Is Canada still a nation that professes it is under God? This piece of news reflects a growing No. The 'god' they now profess is the god of 'freedom of speech' for all, yet by their actions, they deny it to Christians. It sounds incredible, that a brochure that is given to every student to take home, asking whether the parents would like their kids to be given a Bible free of charge, is also banned! All it takes is one parent to protest and the entire Burnaby district board decides to ban the children and parents' choice to free Bibles. Will the board consider equally the other argument, in that a parent protest the ban, and will the ban then be reversed? People who have a right NOT to receive Bibles, also similarly have a right to say YES to receiving Bibles.

Come on, we are not talking about pornography or other forms of immoral culture. You mean, giving kids pizza or Safeway brochures are better for the educational development than free Bibles that can help in the spiritual and moral development of children?

The fall of the Roman Empire is a case in point. It has been said that Rome fell not because of its lack of military power, but because it was not build on any moral or spiritual foundation. Instead, it was built on secularism. Francis Schaeffer's thoughts was deemed prophetic when he describes the contemporary culture as hopeless.

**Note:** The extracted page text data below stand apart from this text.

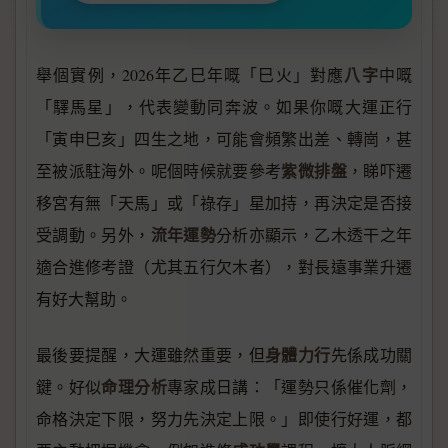
八字
舉個實例，2026年乙巳年嘅「巳火」對應
中嘅
「驛馬星」，代表變動同奔波。如果你嘅大運正行
「寅申巳亥」四生之地，可能會頻繁出差、轉崗，甚
紫微排盤
至被派駐海外。呢個時候就要參考
，睇吓遷
移宮有無「天馬」或「祿存」星加持，再決定是否接
流年運勢
受調動。另外，
分析亦顯示，乙木透干之年
適合進修考證（尤其五行欠木者），對長遠事業升遷
有好大幫助。
身體力行
最後要提醒，大運雖然重要，但
先係成功關
命理分析
鍵。好似
專家成日講：「運勢只係催化劑，
命格決定下限，努力先決定上限。」即使行好運，都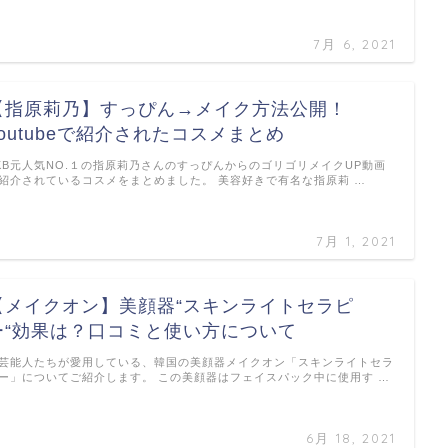
7月 6, 2021
【指原莉乃】すっぴん→メイク方法公開！
youtubeで紹介されたコスメまとめ
KB元人気NO.１の指原莉乃さんのすっぴんからのゴリゴリメイクUP動画
紹介されているコスメをまとめました。 美容好きで有名な指原莉 …
7月 1, 2021
【メイクオン】美顔器“スキンライトセラピ
ー“効果は？口コミと使い方について
芸能人たちが愛用している、韓国の美顔器メイクオン「スキンライトセラ
ー」についてご紹介します。 この美顔器はフェイスパック中に使用す …
6月 18, 2021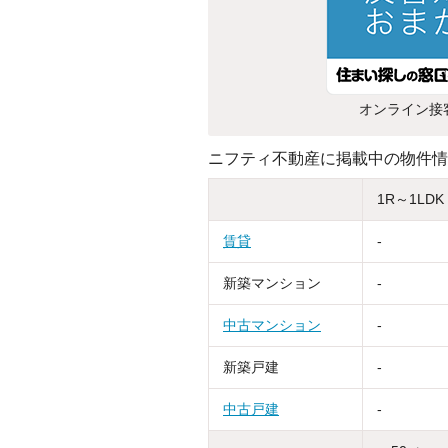
オンライン接
ニフティ不動産に掲載中の物件情
1R～1LDK
賃貸
-
新築マンション
-
中古マンション
-
新築戸建
-
中古戸建
-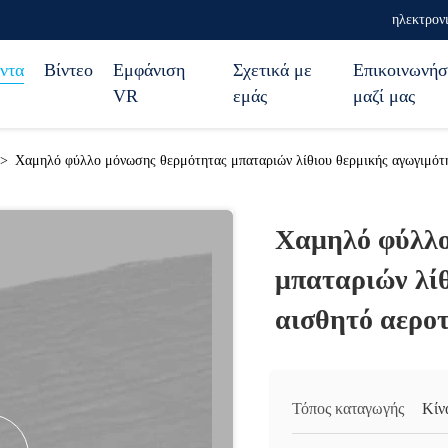
ηλεκτρον
ντα
Βίντεο
Εμφάνιση
Σχετικά με
Επικοινωνήσ
VR
εμάς
μαζί μας
>
Χαμηλό φύλλο μόνωσης θερμότητας μπαταριών λίθιου θερμικής αγωγιμότη
Χαμηλό φύλλο
μπαταριών λί
αισθητό αεροτ
Τόπος καταγωγής
Κίν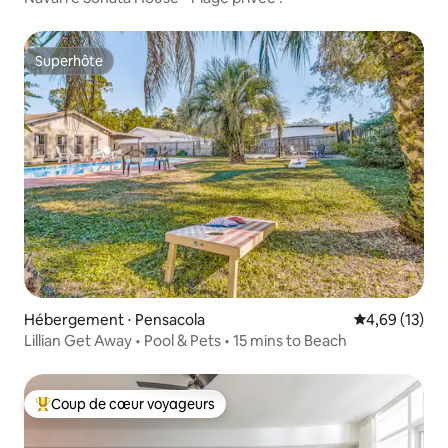
Superhôte
Superhôte
Hébergement ⋅ Pensacola
Évaluation mo
4,69 (13)
Lillian Get Away • Pool & Pets • 15 mins to Beach
Coup de cœur voyageurs
Coups de cœur voyageurs les plus appréciés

"Schaeffer elaborates on the two impoverished values: Personal peace means "just to be let alone, not to be troubled by the troubles of other people … . to live one's life with minimal possibilities of being personally disturbed." Affluence means "an overwhelming and ever-increasing prosperity—a life made up of things, and more things—a success judged by an ever-higher level of material abundance." ( 2006)

Note how prophetic it is, his lament about the individualism and the materialism that is projected under the guise of 'freedom of choice' and 'freedom of speech.' A pretty well-written argument (Feb 9, 2007 issue) against the Burnaby Bible ban is written by freelance contributor Jennifer Cole, to entitled: "Who wins in Bible ban?" in which she argued:

"Burnaby's existing all-inclusive policy allows students to request any religious book they would like: Bible or Quran. Burnaby cannot be responsible if only the Gideon's are offering religious material to students; all other recogized religious groups in Canada can approach the board and ask the same - and have not."

"The values that educators and parents complain are being lost to upcoming generations: The bullying behaviours that find their way into the playground, drug habits that start from peer pressure found in school cliches, would perhaps be countered if children at a young age, within a peer setting, were exposed to materials that offered constructive approaches to negative actions, giving the individual a lasting sense of personal empowerment and inclusiveness."

Jennifer ends her column with a thought provoking question: "What value is taught by not allowing the Bible to be given (by free choice) to Burnaby children?" Extreme practices of 'freedom of speech/choice' reminds me of an old Malay proverb: "The bean forgets its pod." Canada is increasingly choosing to forget that the creation of a great Canada starts from a recognition of God's mighty grace on the land. The Canadian national anthem recognizes the need for God in "God keep our land glorious and free!", but actions such as the ban, mocks that same line.